1. You must know the first eight studies of the Clarke book. These are
no longer fingering exercises to you. You know all your keys and preferably
play the studies (without the etudes) from "memory". You can concentrate
on putting air through the horn and tongue level. Play light and soft with
no effort. This first part of the routine is critical as it sets the attitude
for the later, more aggressive sections. Since you are new to this approach,
play Study 1 for two weeks. Slur each line four times. You don't have to
do it in one breath, but you might. Rest as much as you play. You should
be able to play the line that goes from F# to high C four times. If you
can't, you simply need to rest more during the study and practice it everyday.
Never over-do it. The secret of Clarkes is to forget the fingerings and
concentrate on the position of your tongue and the air that sizzles over
2. Well, we're not playin' jazz just quite yet, because we need more help. This comes in the form of buzzing. That's right folks! Lip buzzing! Most teachers teach lip buzzing as a warm-up or first part. Not me. I'm now into a totally new school of thought on buzzing. Buzzing is simply an exercise for the lips. Who said it has to be the first thing you do everyday?
To tell the truth, I've never been a big fan of buzzing, but I've done
some over the years. Until I met Nick Drozdoff. His mp3 site http://www.mp3.com/NickDrozdoff
has the greatest buzzing exercise on it called the "Peel-Away" and
lip buzzing. Go.
I usually spend about ten minutes on his exercises.
*NOTE* During the routine you must be aware of how your chops feel. The whole idea of this routine is to always feel fresh and if you don't then you are not resting enough. You can not build endurance if you are practicing tired, it's just plain stupid.
OK. You've rested now and are ready for what I call Stage II.
3. Now's when the meat meets the grinder because you will need the book
"Pentatonic Scales For Jazz Improvisation" by Ramon Ricker published by
Warner or Belwin or Aebersold; heck I just got it in two days, it's in
print. Skip to page 49, chromatic exercises. The book is written for sax
range. At this time only play up to high C. This means that the pattern
starting on F would take you to high C (F G A C ). You must be somewhat
creative at this point so you get a good flow going on these exercises.
Play the first four, using the models: ST, slur2, slur2-alternate, slur
all. Once you have learned the patterns a metronome is always helpful.
Write your tempos in the margin and notch it up one only everyday.
4. Transcribed solos, step one. Parker omnibook in Bb. This book is a gold mine! Get a cd of Bird playing as many tunes as you can find that are in the Omnibook. Don't listen to the tunes 'cause they'll kill ya! Practice them first, then listen to them. Make sure you own no weapons. Sleep with the Omnibook under your pillow. Take hostages.
5. Pedal tones. Yeah, I know. Many of the teachers who contribute to
this group are against the use of pedals. They seem to feel that pedal
tones are used to relax the lip muscles. This is not the purpose of my
teaching.
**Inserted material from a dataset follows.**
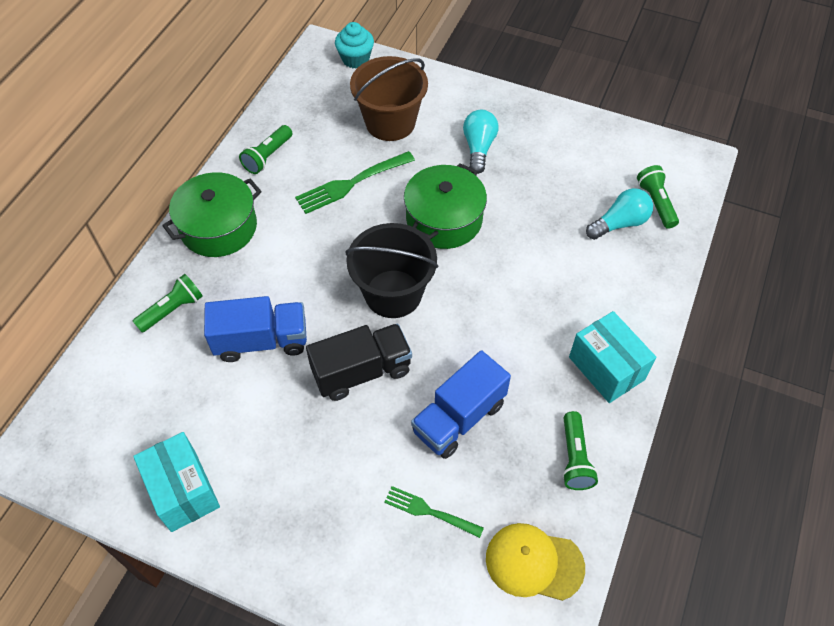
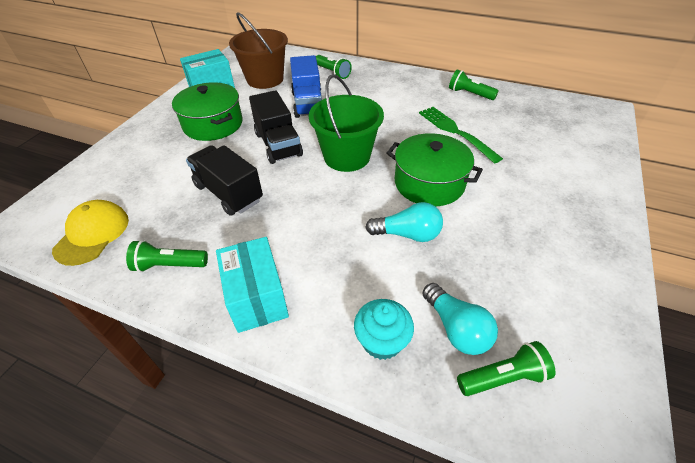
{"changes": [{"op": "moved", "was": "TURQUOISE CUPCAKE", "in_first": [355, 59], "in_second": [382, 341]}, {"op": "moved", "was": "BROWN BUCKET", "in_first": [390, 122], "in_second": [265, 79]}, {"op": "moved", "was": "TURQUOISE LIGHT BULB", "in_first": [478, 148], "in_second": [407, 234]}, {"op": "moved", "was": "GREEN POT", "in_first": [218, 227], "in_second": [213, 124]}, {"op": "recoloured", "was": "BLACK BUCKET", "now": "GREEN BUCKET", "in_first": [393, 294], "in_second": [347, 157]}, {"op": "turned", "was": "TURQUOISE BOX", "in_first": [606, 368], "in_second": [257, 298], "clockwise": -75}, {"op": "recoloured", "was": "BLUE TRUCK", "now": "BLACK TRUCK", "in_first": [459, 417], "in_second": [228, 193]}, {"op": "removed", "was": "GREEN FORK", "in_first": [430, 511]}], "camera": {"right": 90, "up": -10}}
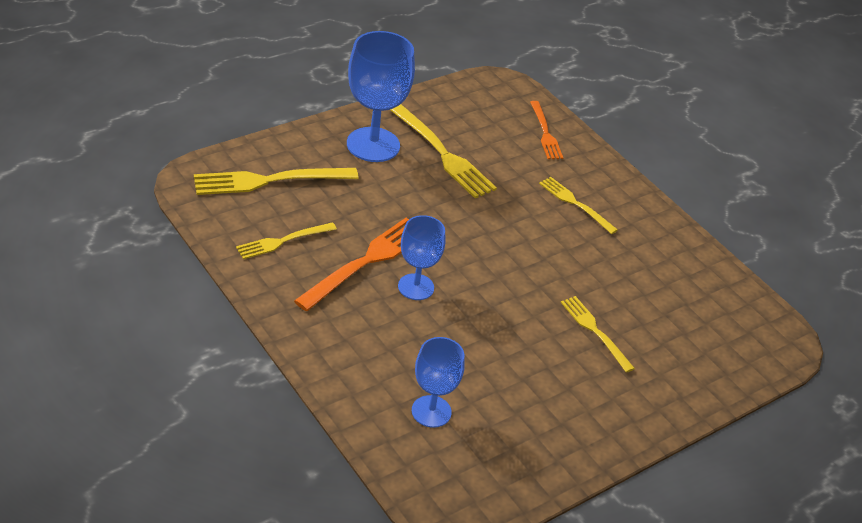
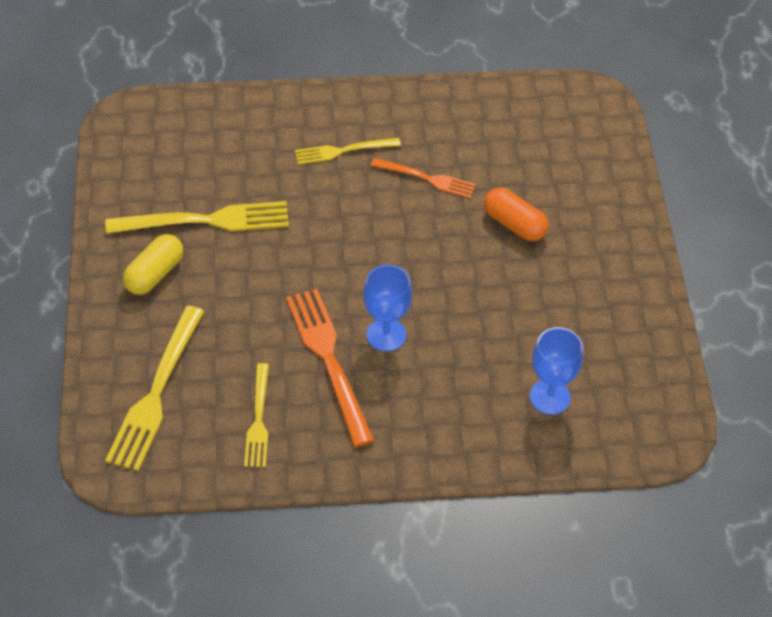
{"changes": [{"op": "replaced", "was": "BLUE GOBLET", "now": "YELLOW CAPSULE", "in_first": [373, 145], "in_second": [154, 274]}, {"op": "moved", "was": "ORANGE FORK", "in_first": [545, 133], "in_second": [427, 178]}, {"op": "replaced", "was": "YELLOW FORK", "now": "ORANGE CAPSULE", "in_first": [594, 331], "in_second": [514, 224]}], "camera": {"right": -55, "up": 10}}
The trumpet is an instrument that is divided into registers.
This can be heard when playing a low C and comparing the sound to a low
C#. Different registers. The practice of a pedal tone exercise that covers
not only the distinct pedal registers, but also all the normal ranges of
the horn is quite beneficial. I am now doing Claude Gordon Daily Routines
Lesson 12. Add the octave at C for now.
I'm assuming you know how to REST by now. This routine takes all day.
You've now done quite a bit. Once you start feeling good you must do "free improvising". I like to play mind games with myself where I limit my range and style or feel. For example, just try to play like Chet Baker for an hour. Chet would be like a circle that you can't step out of. You can never play too much blues. Every street corner's got a bar and in that bar there is blues. The notes you play mean nothing. It's the feeling and texture that makes what you play important.